> _ФРАГМЕНТ ДОКУМЕНТА_
====================

Стоит ли удивляться, что невозможность однозначного и удовлетворительного сообразования человеческой воли с Божеской была с точно такой же проницательностью, как и у вышеназванных мыслителей, уяснена Кантом. Я сначала приведу изложение Канта, данное им в «Критике практического разума» (см. «Критическое освещение аналитики чистого практического разума»), а затем проясню его изложением собственным, дабы кантовская глубина была воспринята в сочетании с моей ясностью. Итак, у Канта читаем: « <…> как только признают, что бог как всеобщая первосущность есть причина также и существования субстанции (положение, от которого нельзя отказаться, не отказавшись в то же время от понятия о боге как сущности всех сущностей и тем самым от понятия о вседовлении его, на котором зиждется вся теология), необходимо, по-видимому, также допустить, что поступки человека имеют свое определяющее основание в том, что находится целиком вне его власти, а именно в причинности отличной от него высшей сущности, от которой полностью зависит его существование и все определение его причинности <…> Человек был бы марионеткой или автоматом Вокансона (великий французский механик XVIII века — О.Я.), сделанным и заведенным высшим мастером всех искусных произведений; и хотя самосознание делало бы его мыслящим автоматом, но сознание этой спонтанности в нем, если считать ее свободой, было бы лишь обманом, так как она может быть названа так только относительно, ибо хотя ближайшие причины, определяющие его движения, и длинный ряд этих причин, восходящих к своим определяющим причинам, внутренние, но последняя и высшая причина находится целиком в чужой власти».
Если коротко, то суть кантовской мысли сводится к следующему, а именно: исходя из допущения, что конечное определяющее основание как нашего бытия, так и наших поступков лежит не в нас самих, а в Боге, мы вынуждены признать, что человек есть не более чем марионетка в божественной игре, точнее, мыслящий автомат, который мнит о себе, что он свободен, а на самом деле приводится в действие чуждым по отношению к нему кукловодом. Сам Кант хотел устранить это великое затруднение своим различением между явлением и вещью самой по себе, в соответствии с которым Бог лежит в основании не эмпирического, а интеллигибельного существования человека, но тут же сознается в недостаточности предложенного им решения проблемы, когда говорит (там же): «А разве легче и понятнее всякое другое решение, которое пытались и будут пытаться дать? Скорее, можно было бы сказать, что догматические учители метафизики показали здесь больше хитрости, чем искренности, когда они старались как можно дальше запрятать этот трудный пункт в надежде, что если они совсем не будут о нем говорить, то никто не будет о нем думать».

====================

> _СТРОКИ НАБОРА ДАННЫХ_
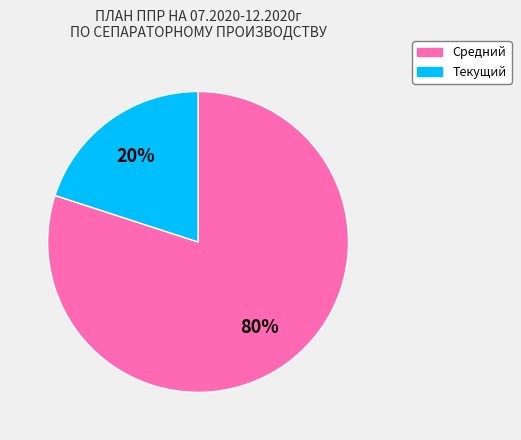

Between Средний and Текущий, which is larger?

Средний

====================

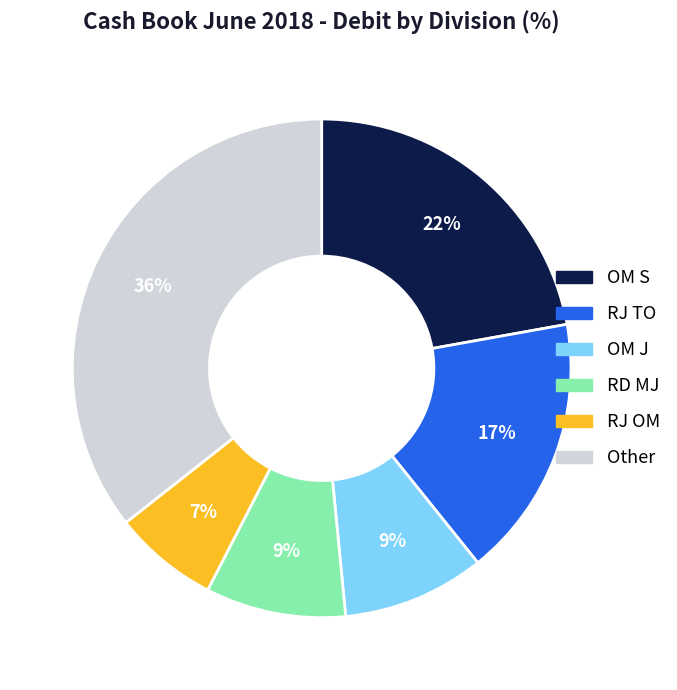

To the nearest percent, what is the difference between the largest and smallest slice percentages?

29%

====================

> _ЧТО ТРЕБУЕТСЯ_
Как перевести на английский язык это предложение из фрагмента о Канте: «Я сначала приведу изложение Канта, данное им в «Критике практического разума» (см. «Критическое освещение аналитики чистого практического разума»), а затем проясню его изложением собственным, дабы кантовская глубина была воспринята в сочетании с моей ясностью.»? Строки здесь никакой роли не играют.

> _РЕШЕНИЕ УПРАЖНЕНИЯ_
I will first present Kant's account, as he gave it in the "Critique of Practical Reason" (see "Critical Elucidation of the Analytic of Pure Practical Reason"), and then clarify it with an account of my own, so that Kant's depth may be taken in together with my clarity.